1 Este artículo hace parte de una investigación realizada en el Centro de Investigación de la Facultad de Derecho y Ciencias Sociales de la Universidad Icesi, CIES, Nexus: Grupo Interdisciplinario de Estudios Socioculturales y Psicológicos, línea de Estudios Históricos y Regionales. En algunos de sus apartados se sintetizan parte del argumento, ''De región decimonónica a región nacional: la configuración institucional del departamento del Valle, 1910–1948'', Quito: Universidad Andina Simón Bolívar, Tesis de Doctorado en Historia, 2011, inédita.

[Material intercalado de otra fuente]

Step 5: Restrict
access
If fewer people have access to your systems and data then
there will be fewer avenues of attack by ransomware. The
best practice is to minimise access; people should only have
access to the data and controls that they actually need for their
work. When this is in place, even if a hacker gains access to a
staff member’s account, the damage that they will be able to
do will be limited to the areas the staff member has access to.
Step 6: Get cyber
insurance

2 Con el espacio de experiencia, Koselleck se refiere a la experiencia procedente del pasado en calidad de totalidad reunida, cronológicamente o no es lineal, ''salta por encima de los tiempos'' y reúne, aglutina, crea simultaneidad con ''muchos extractos del tiempo anteriores, sin dar referencias de su antes ni de su después. No hay una experiencia cronológicamente mesurable [...] porque cualquier momento se compone de todo lo que se puede evocar del recuerdo de la propia vida o del saber de otra vida'' (Koselleck 1993: 339).

3 El horizonte de expectativa es asociado por Koselleck a la línea ''tras de la cual se abre en el futuro un nuevo espacio de experiencia, aunque aún no se puede contemplar. La posibilidad de descubrir el futuro choca, a pesar de los pronósticos posibles, contra un límite absoluto'', que no se puede experimentar, está hecho de expectativas de lo que puede suceder. (Koselleck 1993: 339).

4 Mensaje del gobernador del departamento del Valle a la Asamblea Departamental en sus sesiones de 1917. Cali, Imprenta del Pacífico, 1917, p. 3.